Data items
============
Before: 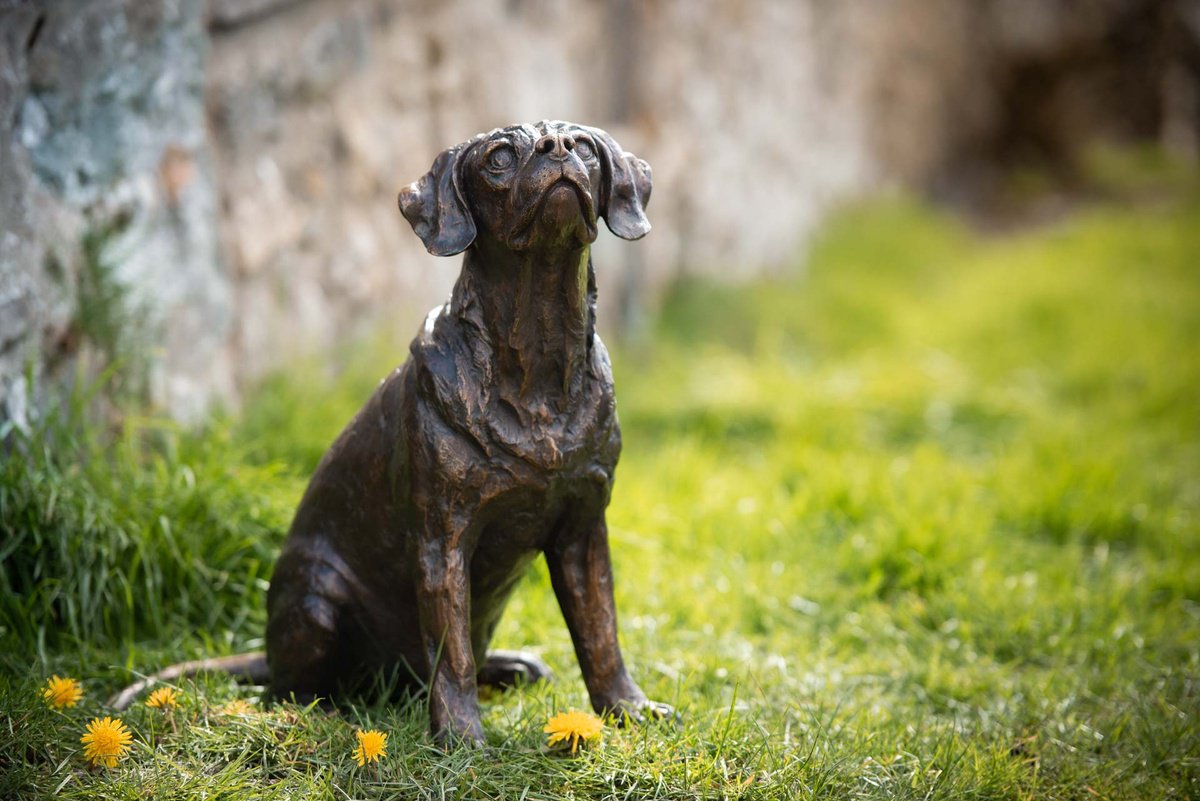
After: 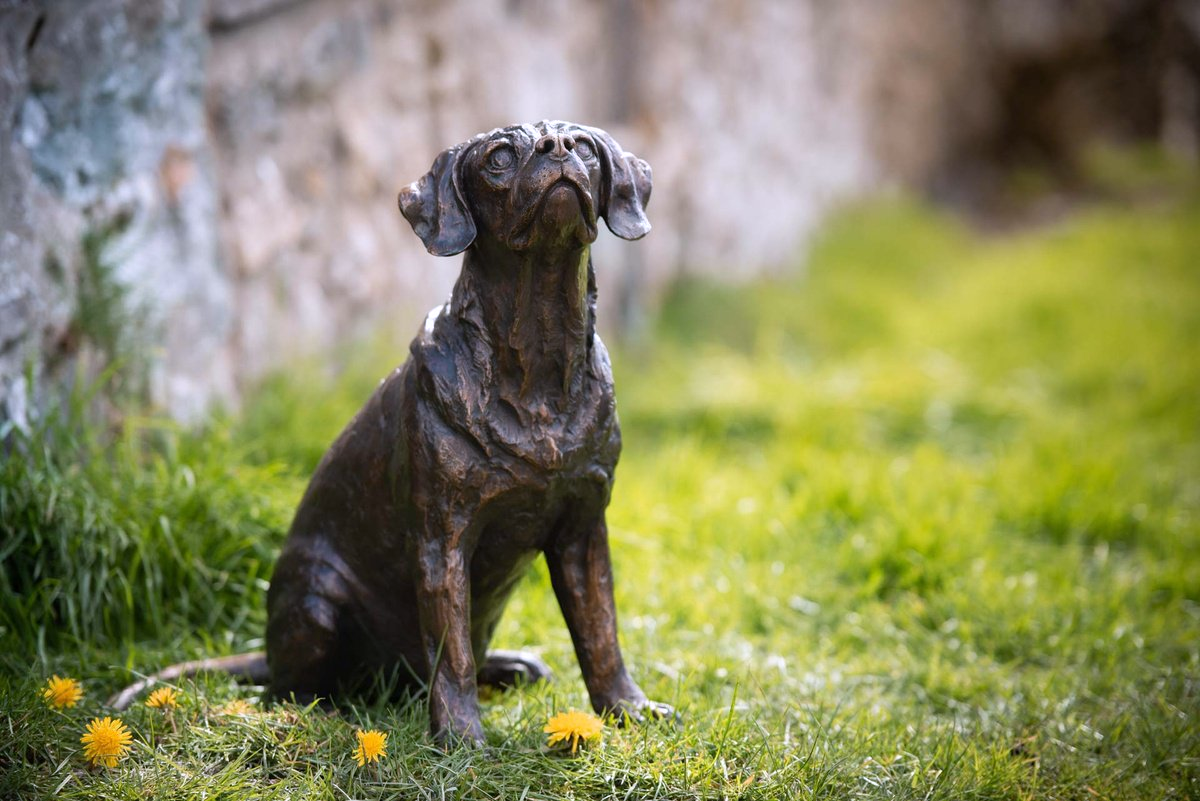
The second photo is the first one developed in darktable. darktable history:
white balance: red 1.004, blue 1.096
exposure: compensate highlight preservation false
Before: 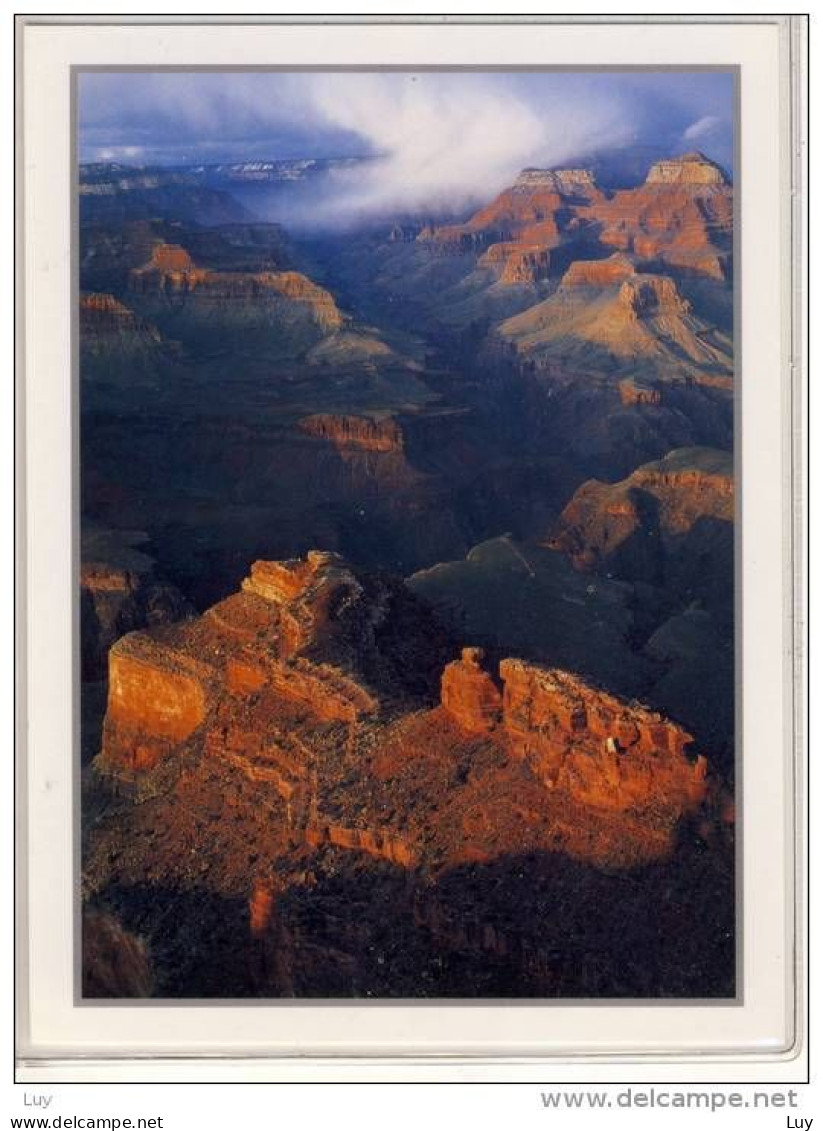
============
- **Written problem**
Please rewrite the text lines of all the material, changing every "Before" to "Original" and leaving everything else as it is. Leave out the pictures.

- **Task output**
Original: 
After: 
The second photo is the first one developed in darktable. darktable history:
white balance: red 1.004, blue 1.096
exposure: compensate highlight preservation false
Original: 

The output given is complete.